The social driver for feminism was capitalism. While the suffragettes and others were looking for votes for women, and for women to have equal rights with men (and I think we tend to forget the great imbalance legally as regards women and men within marriage and other spheres), there was a limited source of employment for women. Women were dependent on marriage to keep them out of poverty. So broadening the type of work that women could have access to was both a feminist project, to give women economic independence, and an employers' project, to have access to a greater labour force than men alone.

Employing women meant that jobs could be less skilled and more importantly paid less. Now we have modern society where it is expected that you will be a two-income family if you want a mortgage or any other rung on the ladder of achievement (unless you are in a very well-paying job where one person can be the sole breadwinner). Alongside the usual stuff about equality and opportunity and the rest of it, is the admission that having women working helps to grow the economy. I think we're at a point where we're dependent on constant growth or else the bubble will burst and there will be a lot of fallout.
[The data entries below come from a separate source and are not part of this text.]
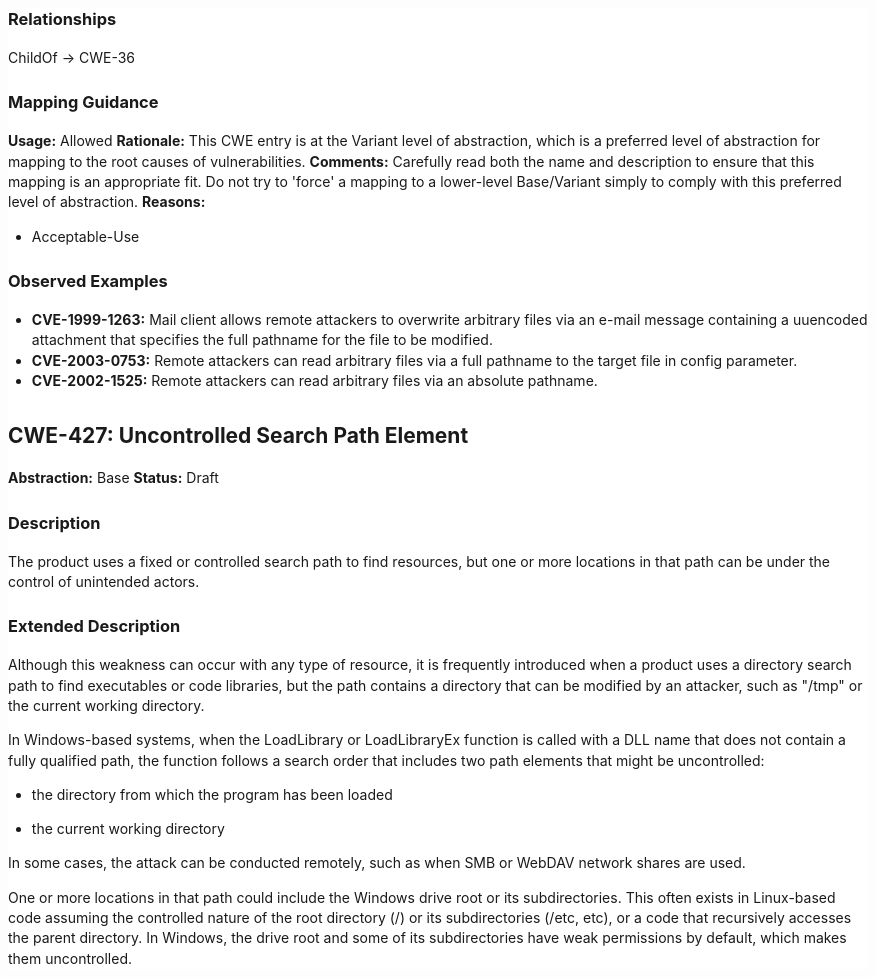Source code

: ### Relationships
ChildOf -> CWE-36

### Mapping Guidance
**Usage:** Allowed
**Rationale:** This CWE entry is at the Variant level of abstraction, which is a preferred level of abstraction for mapping to the root causes of vulnerabilities.
**Comments:** Carefully read both the name and description to ensure that this mapping is an appropriate fit. Do not try to 'force' a mapping to a lower-level Base/Variant simply to comply with this preferred level of abstraction.
**Reasons:**
- Acceptable-Use



### Observed Examples
- **CVE-1999-1263:** Mail client allows remote attackers to overwrite arbitrary files via an e-mail message containing a uuencoded attachment that specifies the full pathname for the file to be modified.
- **CVE-2003-0753:** Remote attackers can read arbitrary files via a full pathname to the target file in config parameter.
- **CVE-2002-1525:** Remote attackers can read arbitrary files via an absolute pathname.




## CWE-427: Uncontrolled Search Path Element
**Abstraction:** Base
**Status:** Draft

### Description
The product uses a fixed or controlled search path to find resources, but one or more locations in that path can be under the control of unintended actors.

### Extended Description


Although this weakness can occur with any type of resource, it is frequently introduced when a product uses a directory search path to find executables or code libraries, but the path contains a directory that can be modified by an attacker, such as "/tmp" or the current working directory.


In Windows-based systems, when the LoadLibrary or LoadLibraryEx function is called with a DLL name that does not contain a fully qualified path, the function follows a search order that includes two path elements that might be uncontrolled:


  - the directory from which the program has been loaded

  - the current working directory

In some cases, the attack can be conducted remotely, such as when SMB or WebDAV network shares are used.

One or more locations in that path could include the Windows drive root or its subdirectories. This often exists in Linux-based code assuming the controlled nature of the root directory (/) or its subdirectories (/etc, etc), or a code that recursively accesses the parent directory. In Windows, the drive root and some of its subdirectories have weak permissions by default, which makes them uncontrolled.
Increasing women's participation in the labour-force and raising their employment rate are paramount to meeting the Europe 2020 headline target for 75% of the population aged 20-64 to be employed by 2020. These can provide a boost to economic growth and mitigate the social and public finance risks related to population ageing.

Buried down in this piece is another reference to this:

https://www.weforum.org/agenda/2022/03/female-labor-force-participation-gender-gap-pandemic/

Engaging prime-age workers in the economy is important for efficiently generating growth by utilizing all the labor resources available for producing goods and services in a given country.

So once all the talk about "gender wage gaps" and so forth is stripped away, the underlying skeleton is that every warm body that can work is needed in order to keep the plates of the economy spinning. Taking time out to have children is a career-killer, if you have a career, and hurts your income if you're working jobs (not employed in a career) since you're more likely to have to work part-time hours in order to run the home as well.